Em contraste, porém, inúmeros voluntários em todos os lugares se apressaram para ajudar a tirar pessoas dos escombros, doar sangue ou coletar bens de primeira necessidade para ajudar os sobreviventes. Esta solidariedade instintiva da classe trabalhadora fornece as sementes das quais, além da assistência urgente necessária para salvar vidas, um movimento poderia crescer para exigir justiça para as numerosas e amplamente evitáveis vítimas deste desastre. Mas também para lutar por uma nova sociedade, que coloque a vida e a segurança das pessoas em primeiro lugar, em vez da acumulação de lucros para uns poucos, a fim de garantir que tais horrores nunca mais aconteçam.
ASI defende:
- Requisitar hotéis, edifícios públicos e propriedades vazias, para serem usados para abrigar os desabrigados, após verificações de segurança;
- A evacuação imediata das comunidades em áreas identificadas como de alto risco de tremores e deslizamentos de terra;
- O Estado deve prover moradia e compensar decentemente todas as vítimas do desastre;
- O levantamento de todas as sanções contra a Síria, o fim imediato de todos os bombardeios e retirada de todas as tropas turcas;
- A abertura de todos os postos de fronteira para a Síria para facilitar os comboios humanitários;
- A formação de comitês locais de resgate e ajuda, controlados democraticamente por trabalhadores e residentes locais, para garantir o fornecimento democrático e coordenado de bens de primeira necessidade e a organização dos esforços de resgate, e evitar a corrupção dos suprimentos de socorro;
- A divulgação total sobre o uso dos fundos arrecadados através do “imposto sísmico” da Turquia;
- A expropriação imediata, sob controle democrático dos trabalhadores, da “Gangue dos Cinco”, ou seja, das cinco empresas de construção turcas que ganharam quase todos os grandes concursos públicos sob o regime AKP e fizeram montanhas de lucros apostando na vida e segurança das pessoas.
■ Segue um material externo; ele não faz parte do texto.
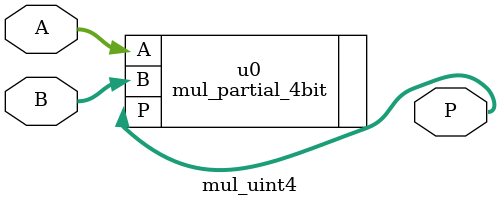
<source format=v>

module mul_uint4(
    input  [3:0] A,  // Multiplicand
    input  [3:0] B,  // Multiplier
    output [3:0] P   // Lower 4 bits of the approximate product
);
    mul_partial_4bit u0 (.A(A), .B(B), .P(P));
endmodule


</source>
Usar essa riqueza para financiar a assistência aos milhões necessitados nas áreas afetadas;
- Uma investigação independente sobre o desastre para identificar todos os responsáveis, no Estado e no setor privado, e torná-los responsáveis por seus crimes. Esta investigação poderia ser conduzida por representantes das famílias das vítimas, residentes, cientistas e sindicatos de trabalhadores;
- Não deixar as grandes empresas lucrarem com o desastre. Alimentos, água e fornecimento de energia devem ser colocados sob propriedade pública. Por um plano público emergencial de reconstrução de casas, baseado em técnicas antissísmicas e respeitando o meio ambiente, supervisionado democraticamente por cientistas, trabalhadores e moradores das comunidades afetadas;
- Fora Erdoğan e Assad, que têm sangue em suas mãos! Pela construção de um movimento unificado da classe trabalhadora e uma alternativa socialista à ditadura, à guerra e ao capitalismo.